Dia lalu berujar, “Saya yakin, rasa duka cita, kemarahan, dan frustrasi ini juga dirasakan secara luas oleh masyarakat dunia.” Dalam rapat tersebut, Umar mengenang tiga anggota TNI yang tewas imbas serangan Israel di Lebanon. “Izinkan saya memulai dengan menghormati kenangan para pasukan perdamaian yang gugur dengan menyebutkan nama-nama mereka di Ruang Sidang yang Terhormat ini,” kata Hadi. “Zulmi Aditya Iskandar, kapten infanteri, berusia 33 tahun; Muhammad Nur Ichwan, Sersan Satu, berusia 25 tahun; Farizal Rhomadhon, kopral, 27 tahun,” imbuhnya.
Umar menegaskan Indonesia tak bisa menerima pembunuhan terhadap pasukan penjaga perdamaian ini.
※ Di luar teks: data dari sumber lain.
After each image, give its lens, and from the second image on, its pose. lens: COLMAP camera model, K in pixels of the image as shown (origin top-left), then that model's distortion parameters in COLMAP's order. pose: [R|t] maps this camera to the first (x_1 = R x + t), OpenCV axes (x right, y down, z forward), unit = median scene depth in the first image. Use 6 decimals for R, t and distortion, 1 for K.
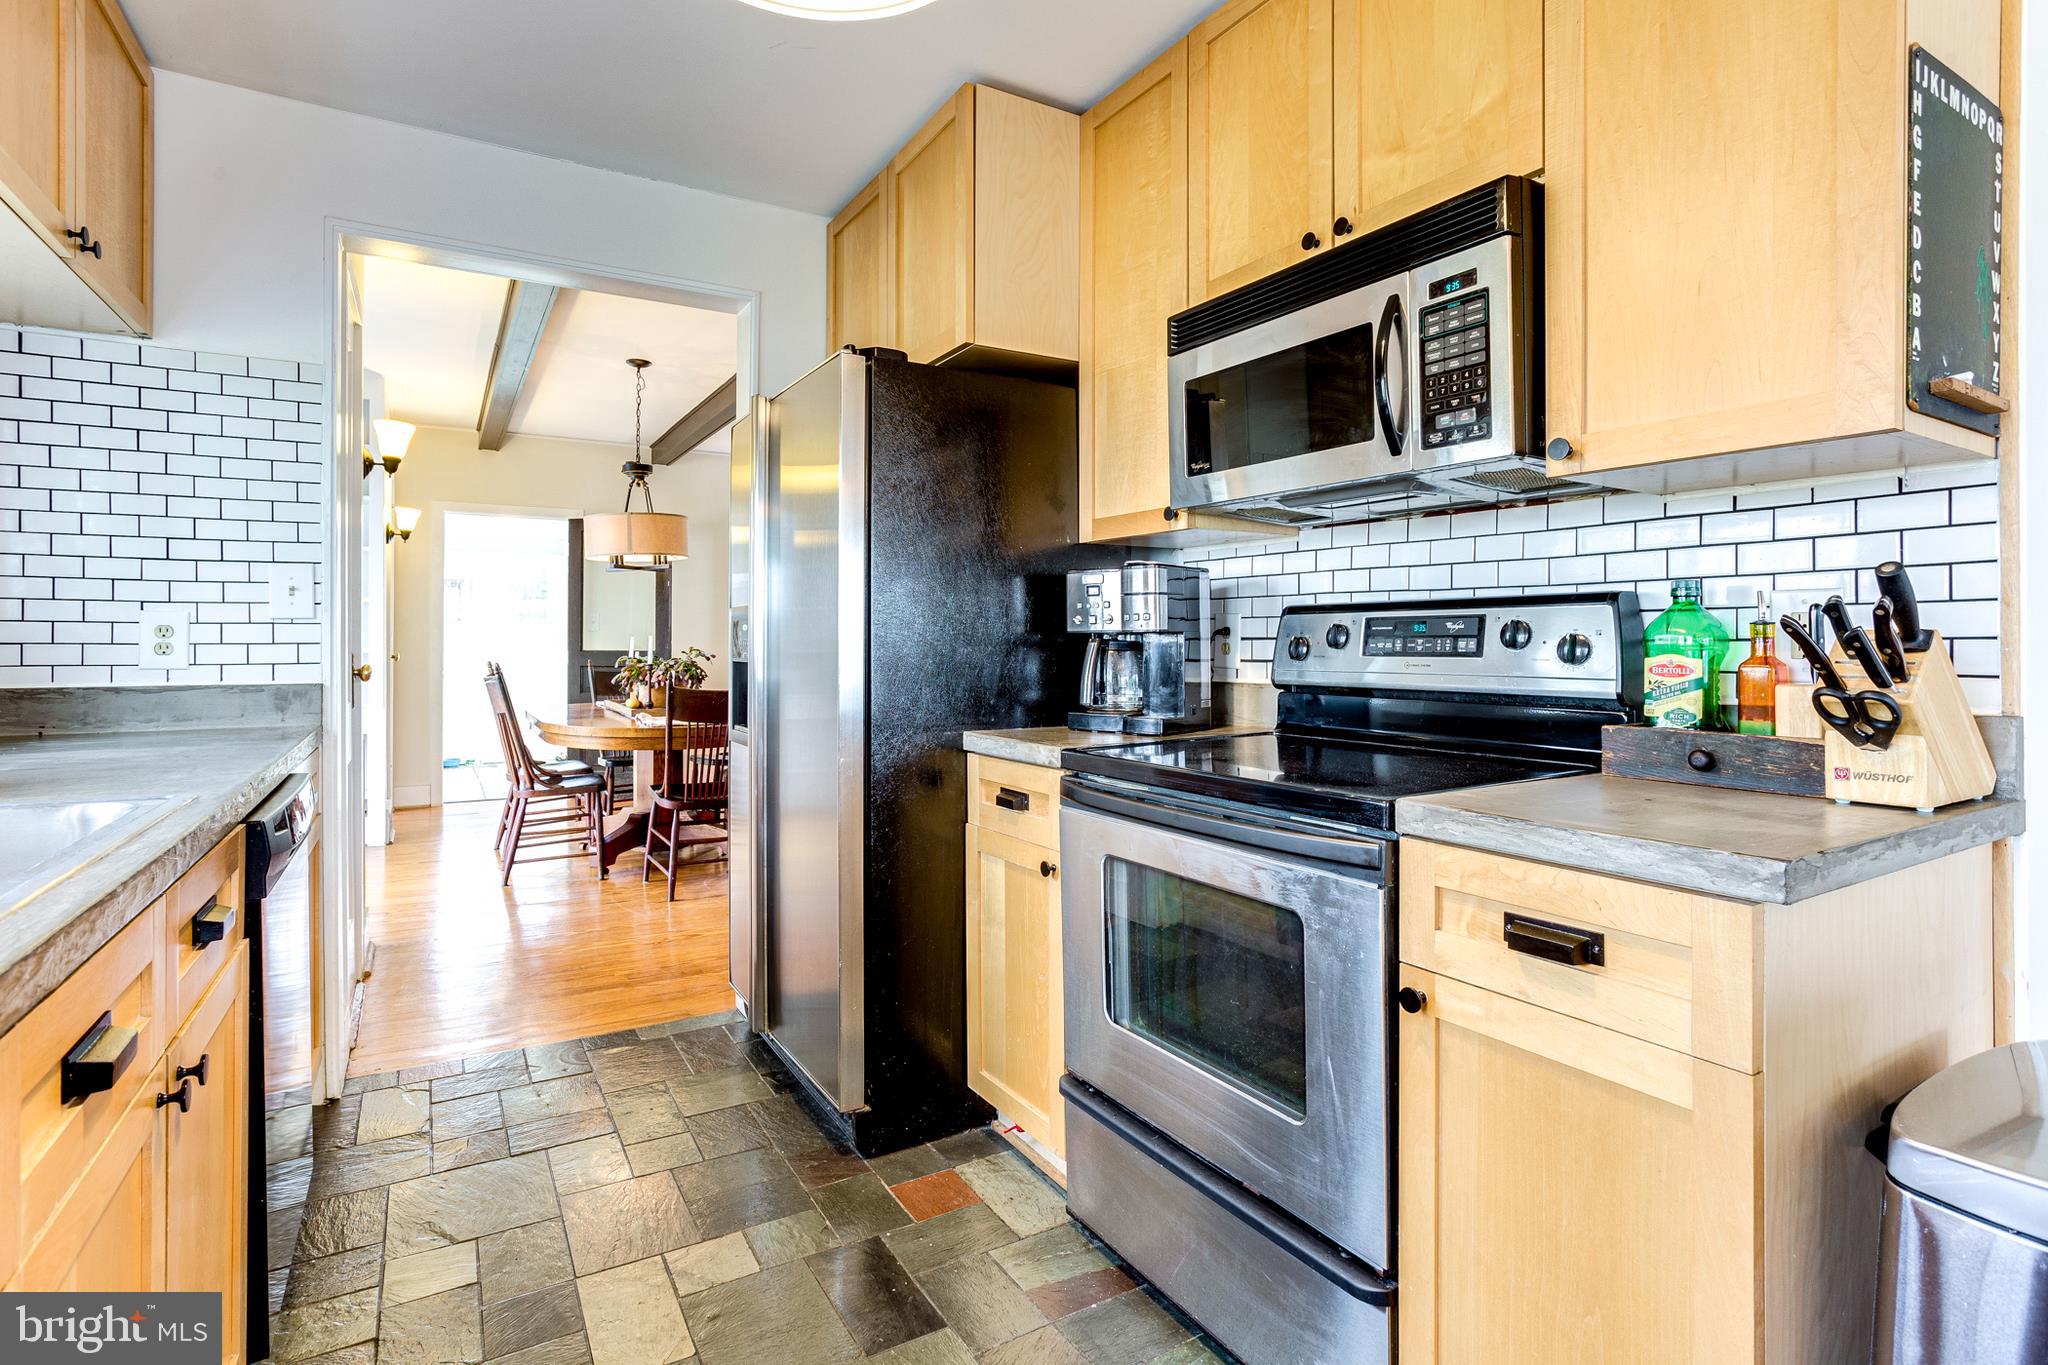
lens RADIAL K [[997.5, 0, 1016.2], [0, 997.5, 668.1], [0, 0, 1]] dist [-0.030414, 0.012287]
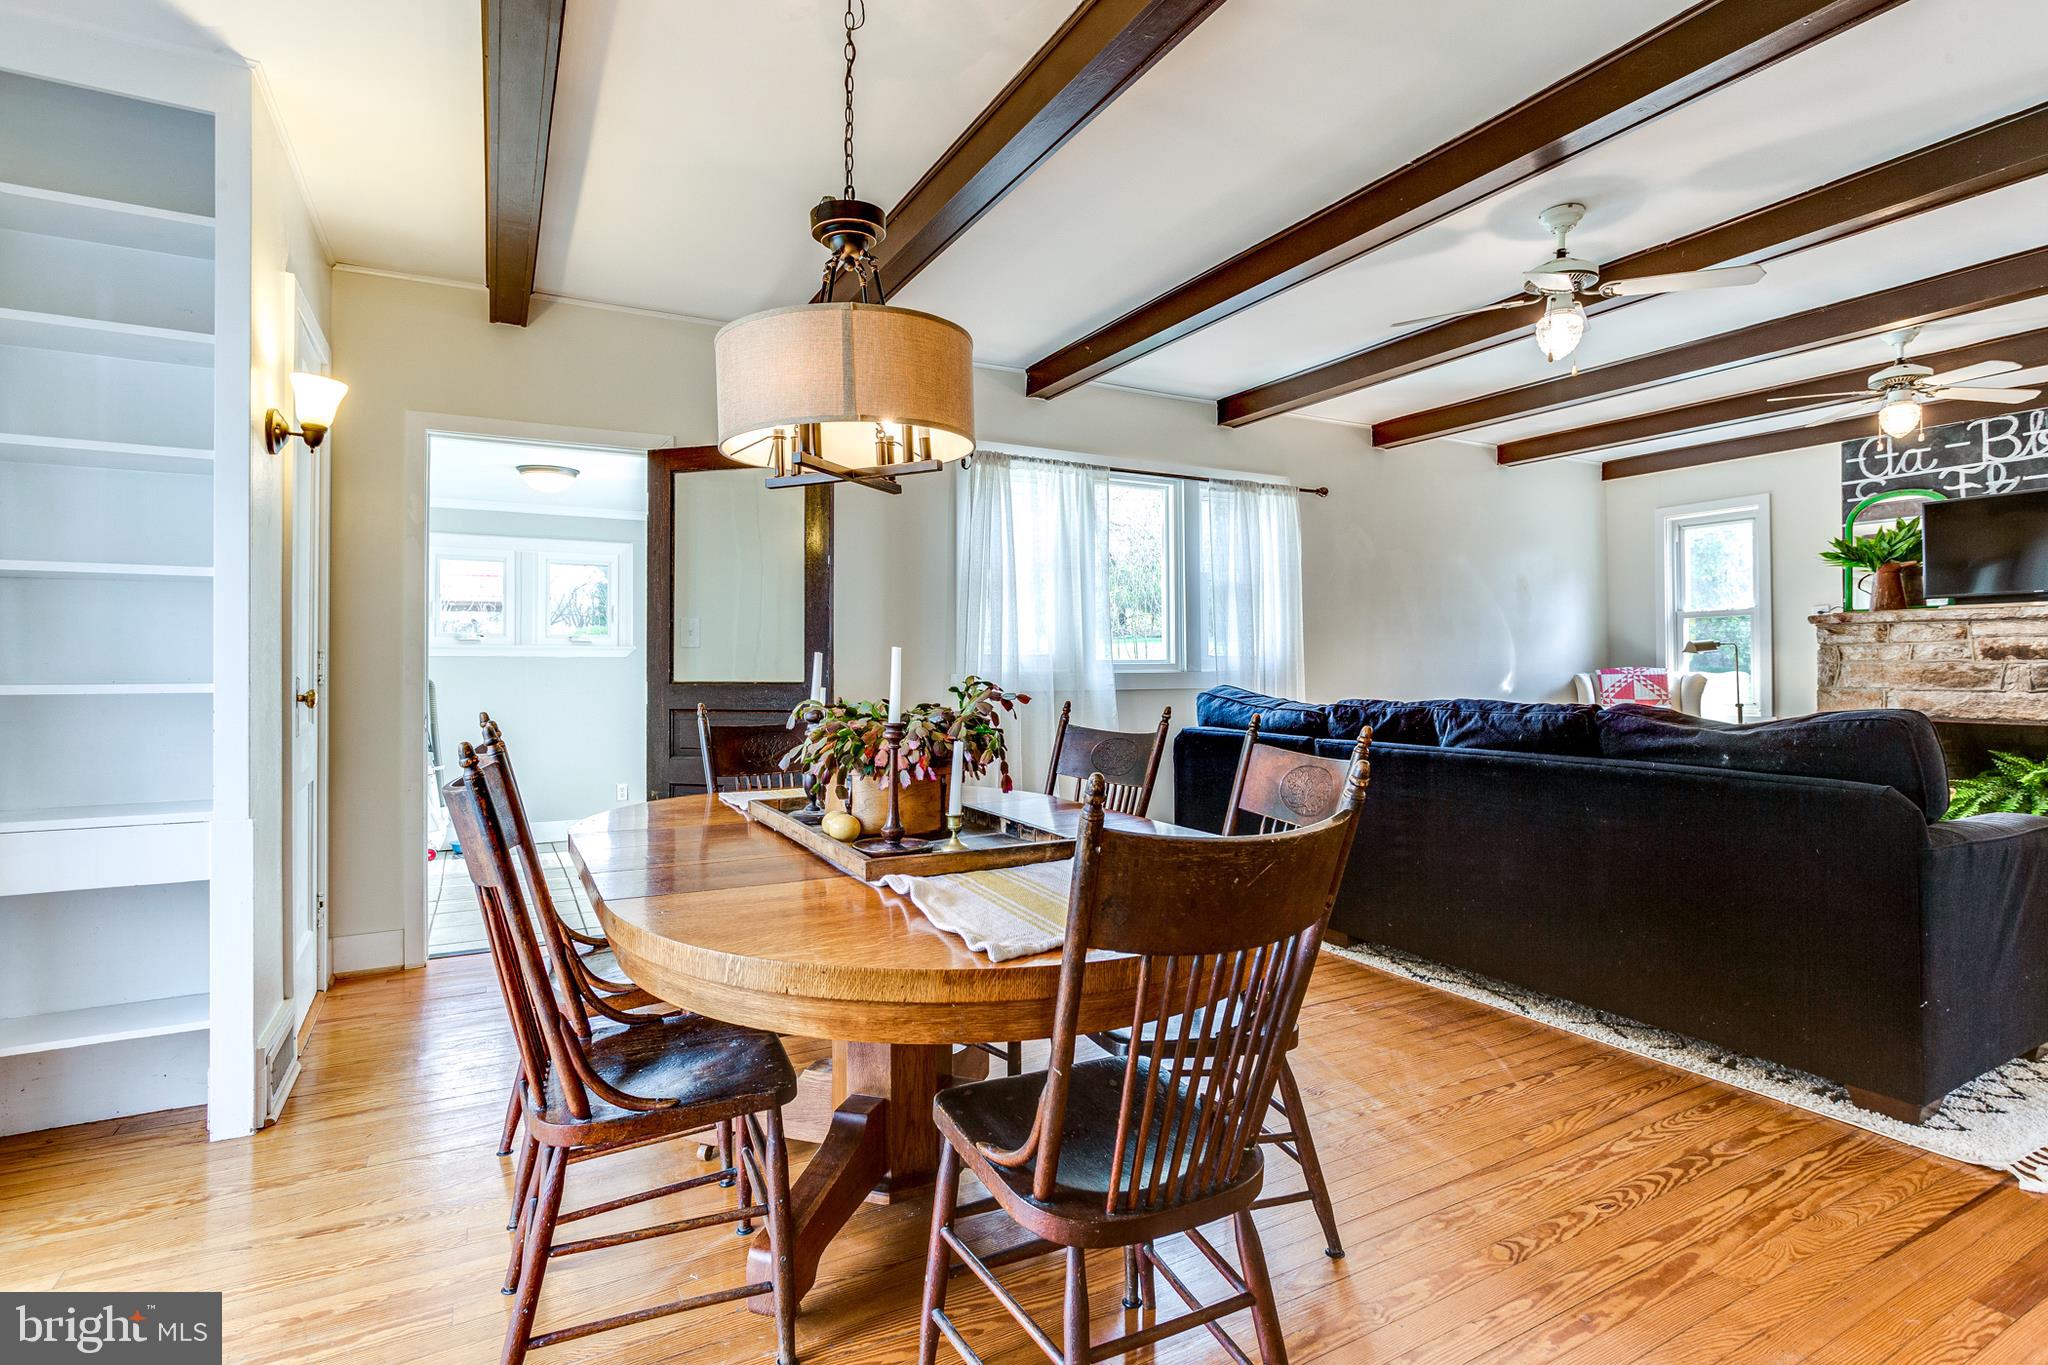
lens RADIAL K [[997.5, 0, 1027.8], [0, 997.5, 671.8], [0, 0, 1]] dist [-0.030414, 0.012287]
pose [[0.999292, -0.008758, -0.036601, -0.312945], [0.008212, 0.999853, -0.015027, -0.017236], [0.036728, 0.014716, 0.999217, 0.645954]]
Tiga anggota TNI yang bertugas di UNIFIL tewas hanya dalam kurun waktu dua hari akibat serangan Israel ke Lebanon Selatan. Dalam rapat tersebut, Umar juga menyampaikan kecaman Indonesia terkait serangan tersebut. “Indonesia mengutuk keras serangan keji terhadap para pasukan penjaga perdamaian yang bertugas di UNIFIL pada tanggal 29 dan 30 Maret 2026,” kata dia.